Patient input also is solicited when significant changes are planned that could impact patient care and/or the patient experience. For example, both children and their parents were asked to weigh in when the children’s area of the hospital’s radiology department was slated to undergo a re-design. Based on their feedback, no juvenile-themed artwork was used to decorate the waiting room. Rather, the waiting room features a display of interactive images (an evening cityscape, exploding fireworks and erupting popcorn kernels) that change at 20- to 30-second intervals. To fulfill requests for more child-friendly exam rooms, fixtures in each room can be programmed to emit light in a child’s choice of color. “For us, involving patients of every age in any design process is a major part of the foundation of patient- and family-centered care,” Rawson says.

Communicating in Real Time
Savvy imaging providers have found that patient satisfaction also can be improved by widening communication channels. CHOMP has established a system wherein patients and staff can use their smartphones to scan QR codes posted in the department when a problem or other matter requiring attention arises. Once the code is scanned, an instant message is sent to LoMonaco’s own smartphone so that he may address the situation immediately.

“Empowering patients—and employees, for that matter—to communicate with us in real time has been and continues to be a game-changer when it comes to raising patient satisfaction levels,” LoMonaco says. “It’s easy to turn a situation around while the patient is still at the hospital. Once the person is out the door, it becomes much more difficult.”

The hospital also sends emails to patients prior to their appointments.
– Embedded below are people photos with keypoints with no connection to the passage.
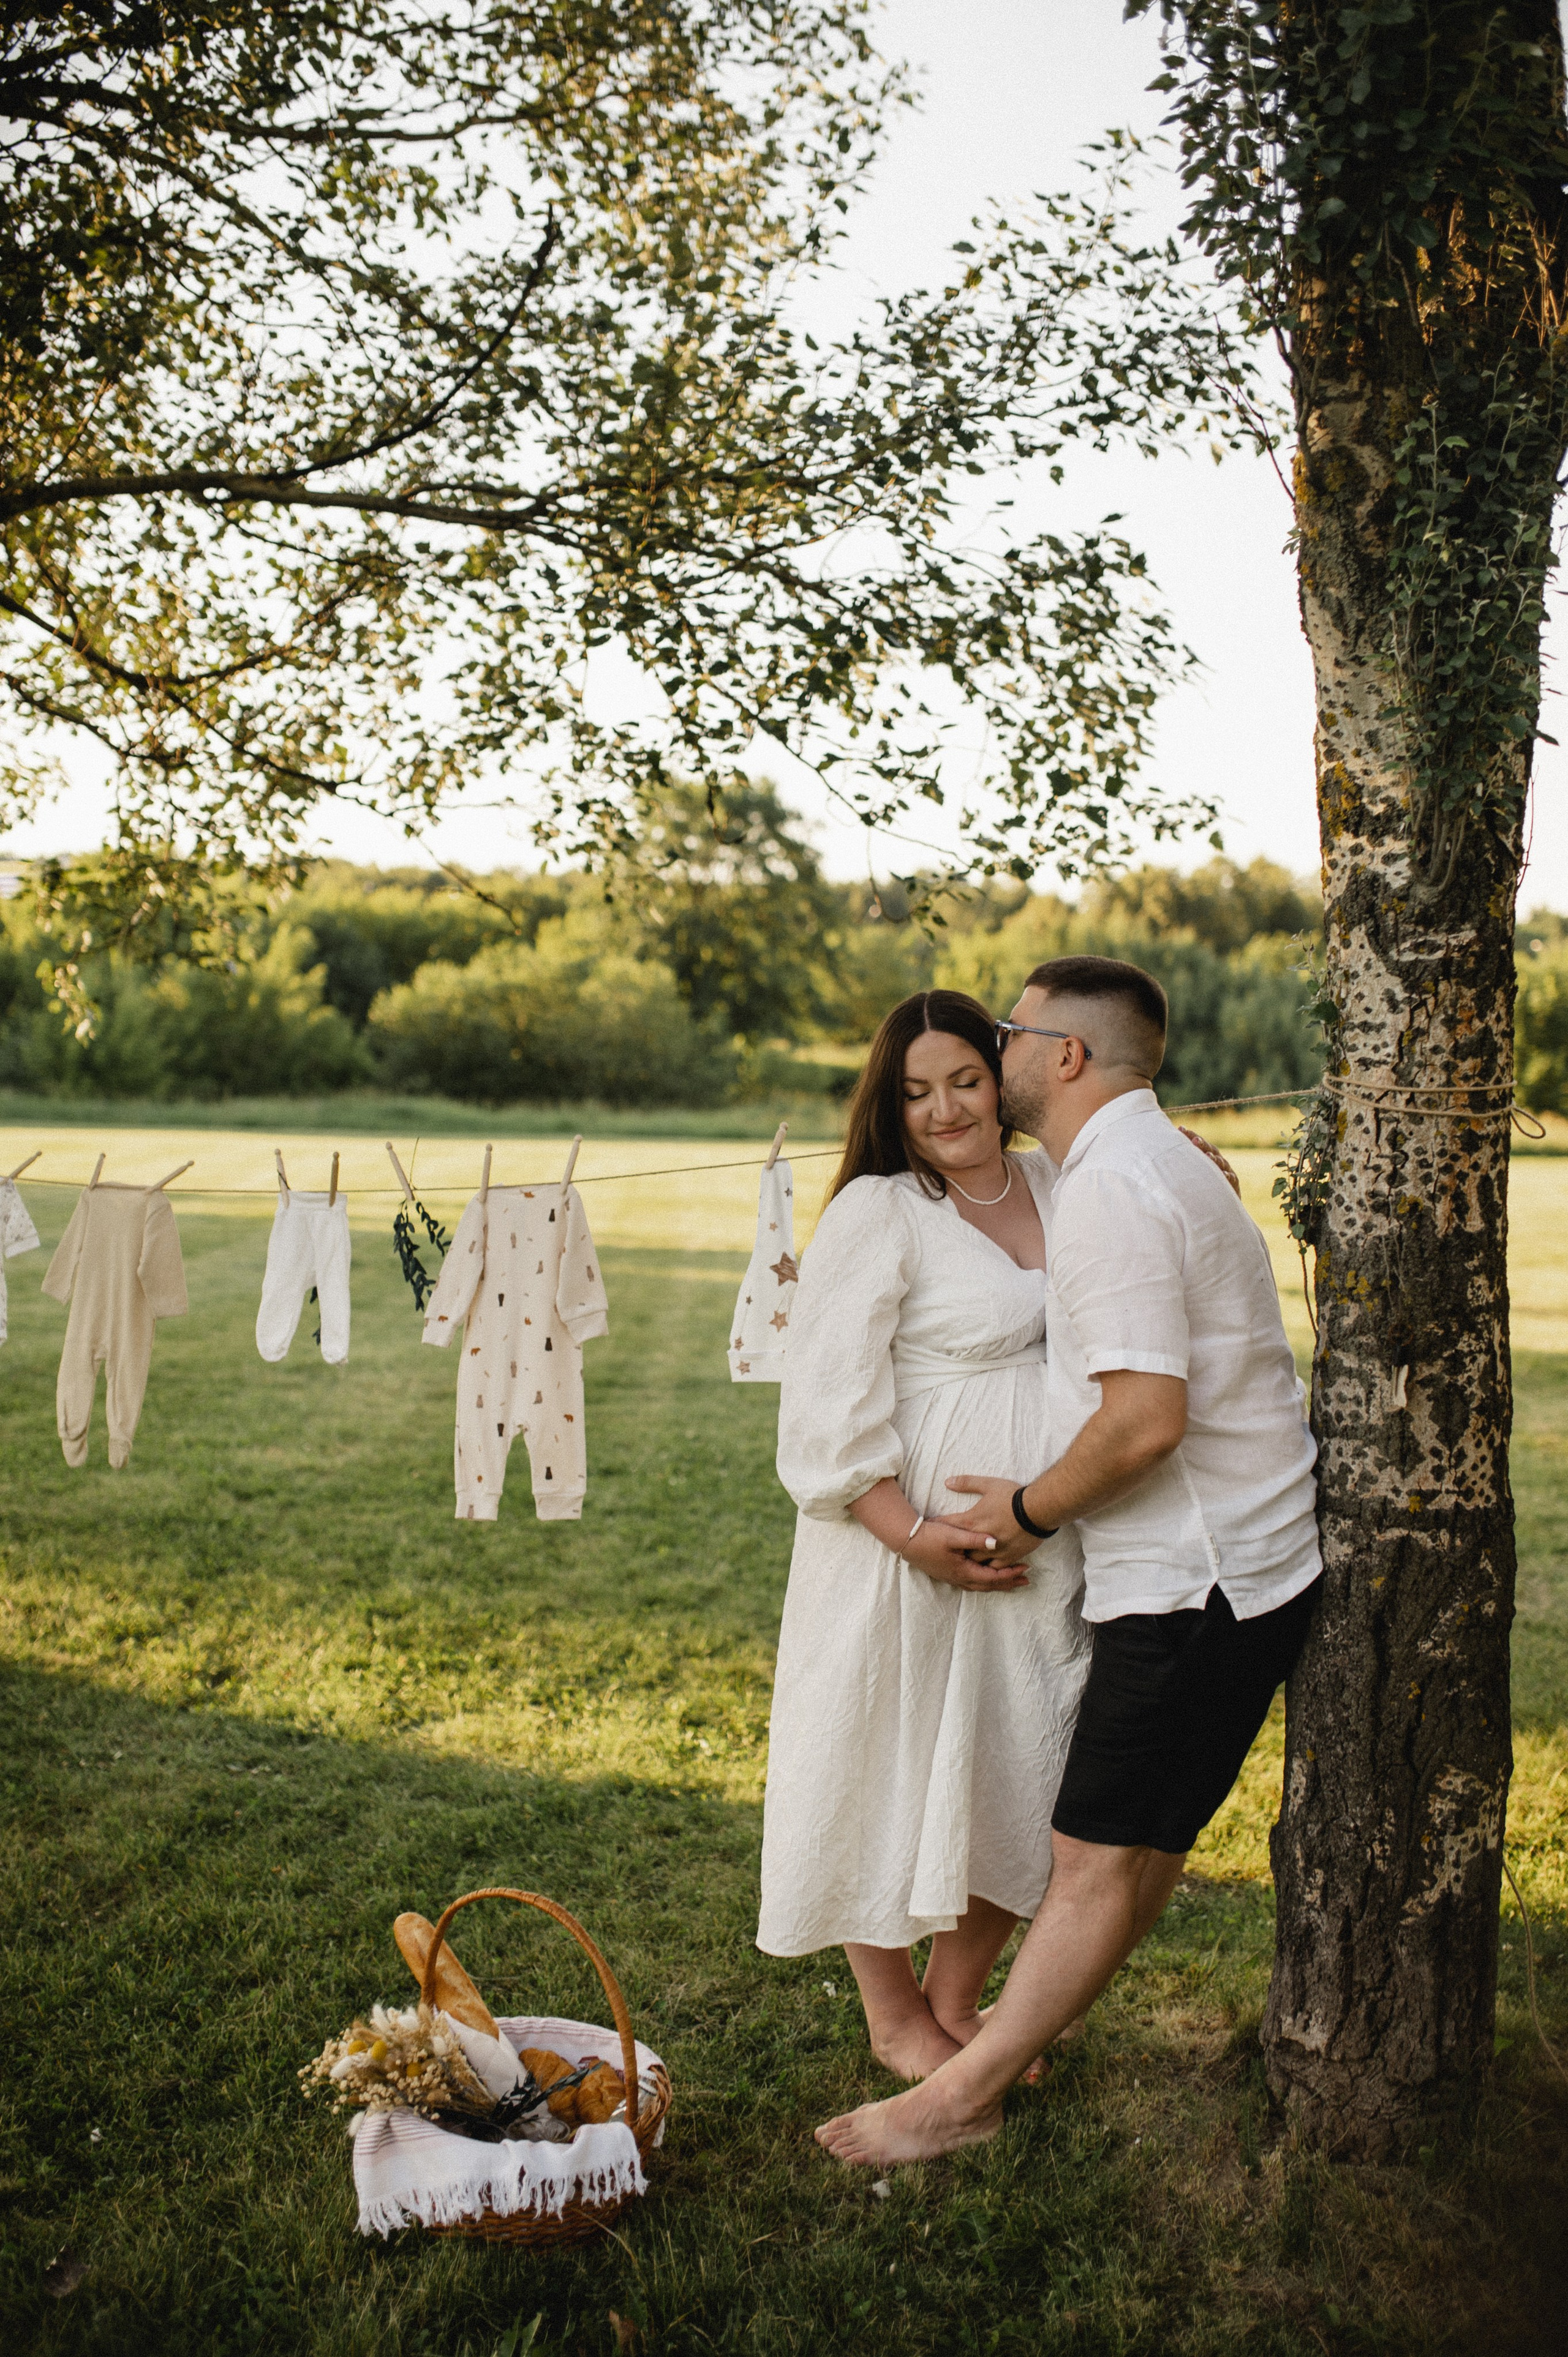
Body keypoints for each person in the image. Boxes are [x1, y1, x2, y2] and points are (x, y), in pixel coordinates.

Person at [815, 954, 1322, 2163]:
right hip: (1244, 1565)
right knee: (1138, 1843)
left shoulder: (1106, 1191)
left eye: (1007, 1033)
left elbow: (1145, 1419)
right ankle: (994, 2035)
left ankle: (952, 2097)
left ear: (1065, 1056)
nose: (992, 1055)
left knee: (1095, 1851)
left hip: (1194, 1577)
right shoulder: (1132, 1165)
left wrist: (1030, 1511)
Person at [758, 989, 1091, 2081]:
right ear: (888, 1107)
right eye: (915, 1092)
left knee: (1025, 1748)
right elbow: (823, 1397)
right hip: (898, 1539)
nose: (945, 1109)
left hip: (1037, 1529)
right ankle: (895, 2013)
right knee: (881, 1753)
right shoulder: (880, 1210)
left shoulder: (1057, 1181)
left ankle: (959, 1994)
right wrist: (911, 1534)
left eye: (963, 1080)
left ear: (1002, 1079)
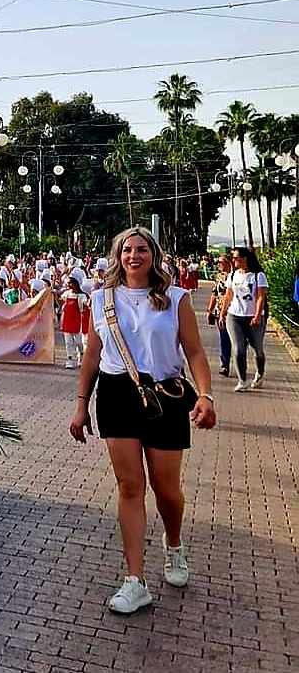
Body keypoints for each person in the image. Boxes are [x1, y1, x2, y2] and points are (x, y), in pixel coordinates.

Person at [70, 227, 216, 615]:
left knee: (167, 489)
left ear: (153, 254)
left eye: (142, 249)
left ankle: (174, 545)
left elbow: (196, 353)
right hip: (117, 395)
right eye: (127, 250)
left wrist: (204, 394)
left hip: (165, 397)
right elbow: (91, 357)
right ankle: (135, 580)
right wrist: (81, 403)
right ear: (117, 256)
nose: (134, 256)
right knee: (130, 487)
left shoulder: (176, 299)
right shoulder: (101, 299)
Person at [217, 246, 268, 392]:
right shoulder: (233, 275)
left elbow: (260, 297)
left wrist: (257, 315)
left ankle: (259, 373)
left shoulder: (258, 275)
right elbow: (228, 295)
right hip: (235, 316)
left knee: (258, 350)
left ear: (244, 259)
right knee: (238, 349)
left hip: (253, 318)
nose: (233, 260)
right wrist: (222, 313)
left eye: (236, 257)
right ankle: (242, 380)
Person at [206, 255, 233, 376]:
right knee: (224, 338)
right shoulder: (219, 276)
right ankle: (225, 364)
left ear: (228, 262)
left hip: (234, 312)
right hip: (220, 312)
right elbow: (214, 293)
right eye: (218, 262)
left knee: (237, 340)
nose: (219, 264)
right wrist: (209, 310)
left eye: (221, 262)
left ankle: (239, 362)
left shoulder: (236, 276)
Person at [58, 277, 86, 369]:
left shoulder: (81, 296)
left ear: (75, 284)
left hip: (77, 322)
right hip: (66, 321)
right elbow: (59, 300)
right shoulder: (66, 294)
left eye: (70, 283)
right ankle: (69, 359)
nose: (68, 285)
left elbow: (85, 306)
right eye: (67, 283)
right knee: (68, 342)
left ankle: (81, 356)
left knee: (79, 342)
In addition to a “thank you” for choosing CHOMP for their imaging exams, these communications feature a link patients can click to convey any needs or questions they may have before the appointment. Other specifics provided in those messages include the location of the exam and what the co-pay will be, if there is one.

“Empowering patients to control their own experience is a cornerstone of patient-centric care, and this is just another method of empowerment,” LoMonaco says.

Patient-centered radiology and patient-centered radiology strategies will undoubtedly continue to emerge and evolve as healthcare reform marches on and an increasingly educated, highly engaged base of patients seeks tighter control of their own healthcare destiny. To survive in an era and environment where value is king, private practices and hospitals alike will need to embrace these strategies with open arms.